7. Strictly enforce HR policies and guidelines.

Flexibility is fine, but low standards eventually permeate every aspect of the organization. Employees should be aware of what you view as acceptable behavior and the consequences of failing to meet that standard.

8. Naysayers will eventually wear down even the most enthusiastic person.

A mechanism for limiting criticism and critique has to be included in the process or decision makers will spend more time dealing with opinions than implementing solutions. A structure that defines the limitations on criticism, the process to have one's critiques heard, and the protocol for implementing resulting suggestions must be built into every strategy or recommendation.

9. The executive suite is no place for project managers.

This is not to say that high-level managers should not be aware of problems facing the business day-in and day-out, but if solutions to these problems require constant involvement at the highest levels, something is seriously wrong. Either there are too many problems diverting the attentions of mid-to-senior level staff, or there is a problem with the quality of the mid-to-senior level staff. Either way, tomorrow is still coming.

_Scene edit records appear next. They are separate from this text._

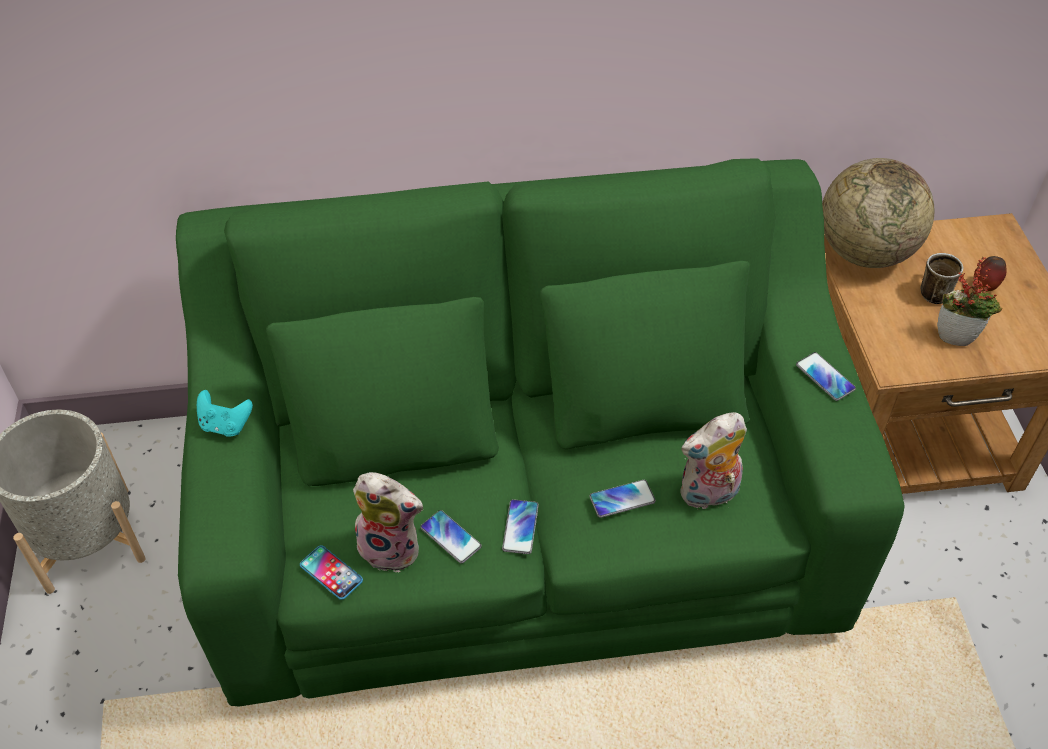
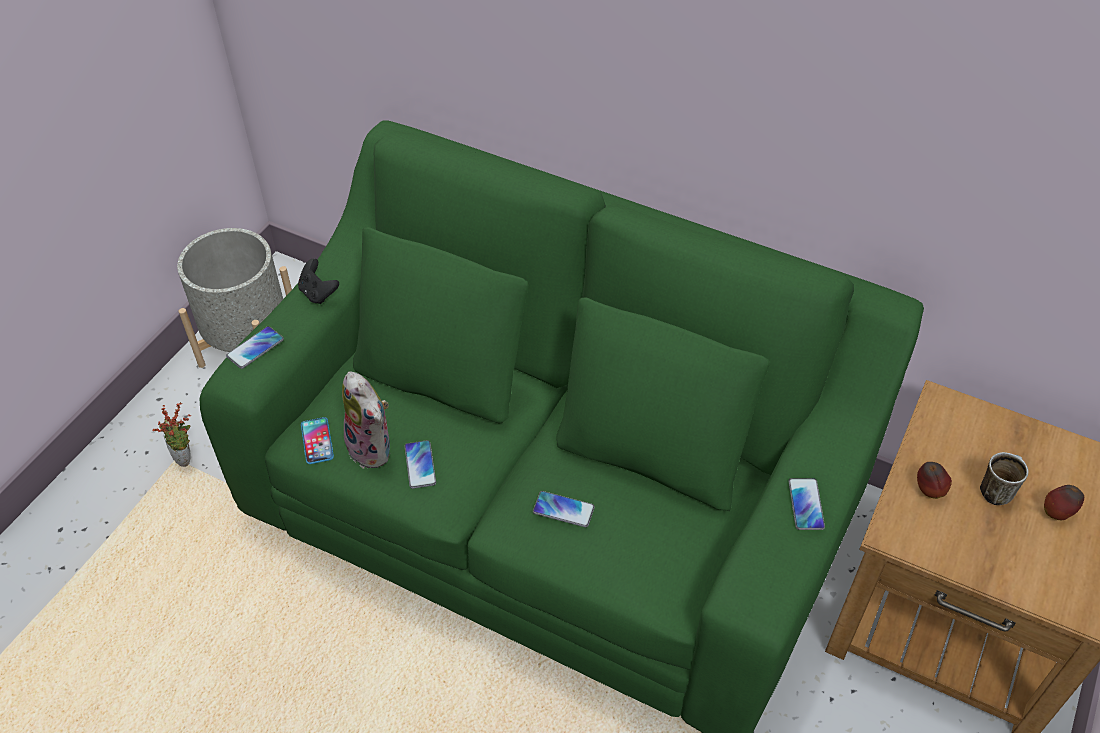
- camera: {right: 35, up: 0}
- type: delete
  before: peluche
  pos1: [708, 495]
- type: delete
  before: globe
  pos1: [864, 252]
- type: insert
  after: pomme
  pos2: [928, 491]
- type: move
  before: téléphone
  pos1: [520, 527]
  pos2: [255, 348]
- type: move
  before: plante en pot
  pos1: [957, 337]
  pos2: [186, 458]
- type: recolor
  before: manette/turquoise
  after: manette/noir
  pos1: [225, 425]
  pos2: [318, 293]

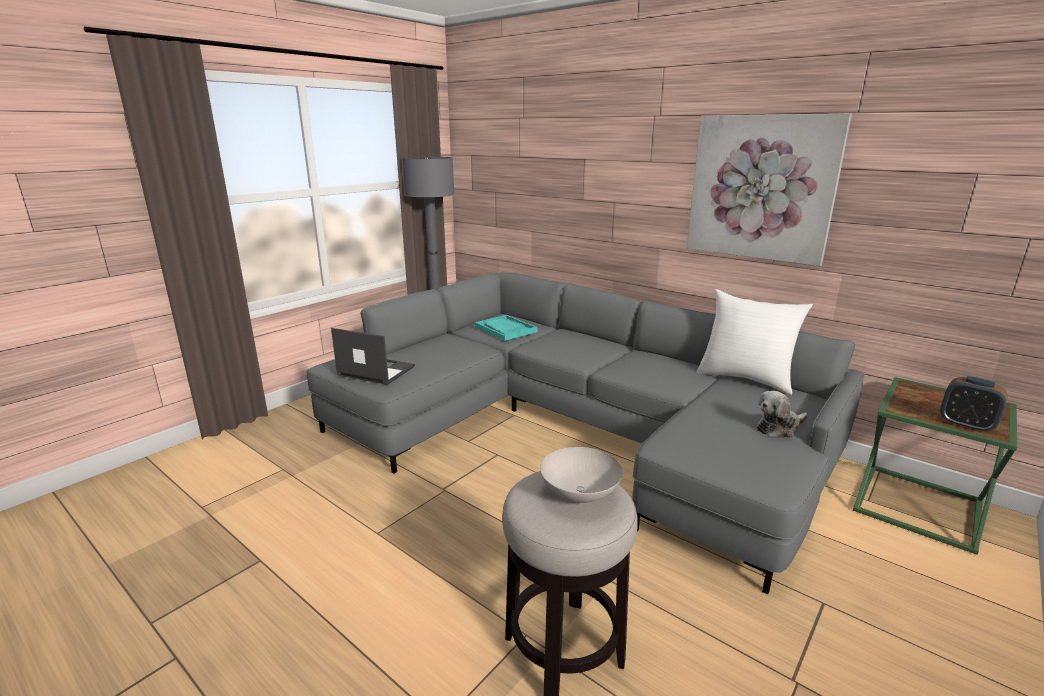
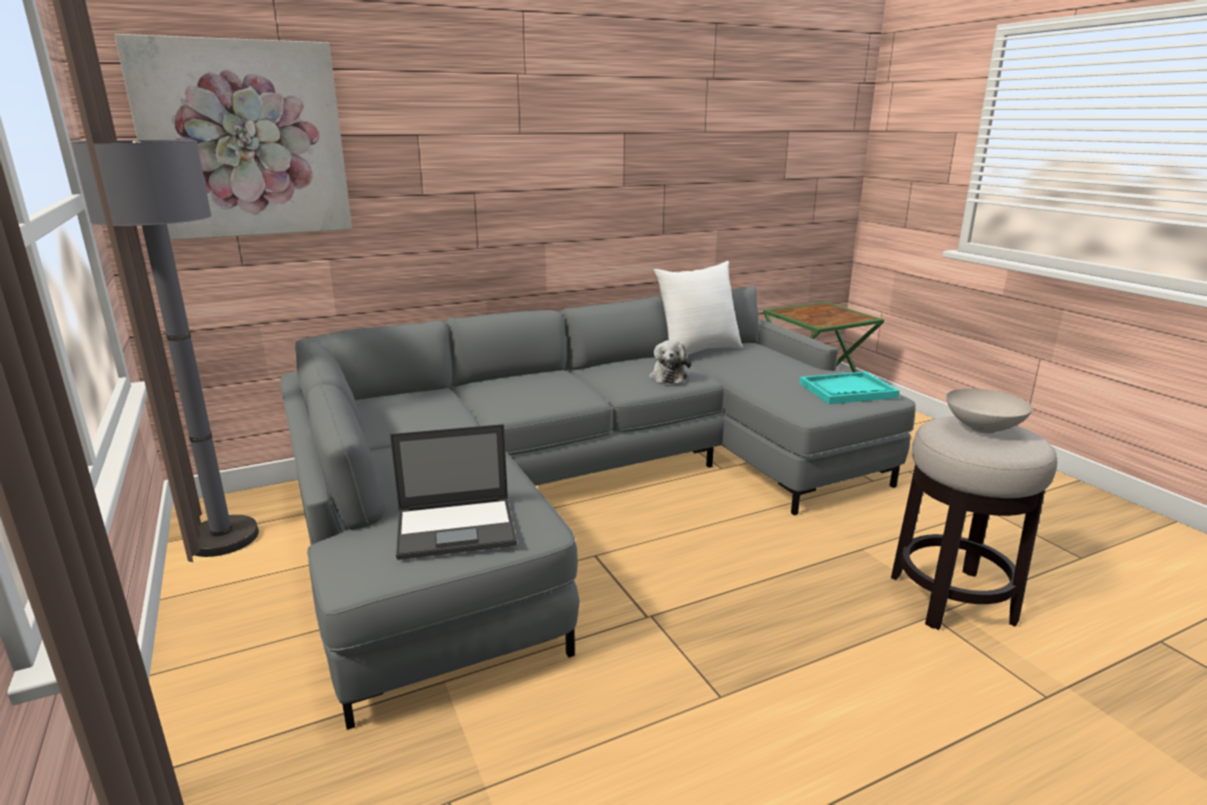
- camera: {right: -65, up: 0}
- type: delete
  before: réveil
  pos1: [966, 425]
- type: move
  before: plateau/turquoise
  pos1: [505, 329]
  pos2: [847, 390]
- type: move
  before: tableau
  pos1: [761, 188]
  pos2: [244, 140]
- type: move
  before: peluche
  pos1: [778, 428]
  pos2: [668, 376]
- type: rotate
  before: ordinateur portable
  pos1: [375, 370]
  pos2: [457, 528]
  turn: -150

The higher you are on the organization chart, the more important it is for you to maintain a longer-term vision.

Senior-level managers who find that their main focus is on short-term problems have the authority to force everyone else to focus on the same problems, and they often do, even when they don't want to admit it. Your goal should be to see the future clearly so that you can make the types of decisions today that will avoid problems in the future. Eventually, the delta between the forward thinker and the short-term implementer is reached and your organization will be propelled forward.

10. "Rome wasn't burnt in a night".

Inc. magazine contributor, Norm Brodsky, referred to the syndrome as Groundhog Day. He says, "The most valuable business lessons come from facing up to the habits of mind and ways of thinking that repeatedly get us into trouble." Like most business successes, most business failures do not occur overnight. Don't wait until something gets broken to fix it and be sure that the real problem is being worked on. Often, only the symptoms are repaired while the core illness that is poisoning your organization continues to fester unchecked.

11. Many people actually believe that the need to learn new things ended when they graduated from college.

A policy of connecting self-improvement to career advancement and continued employment is the best way to identify people who are committed to improving themselves. While some will take their newly acquired knowledge and skills onto the open market, designing a work environment that provides incentives to keep people around by empowering them to make themselves better people, will work wonders for the morale of those that remain.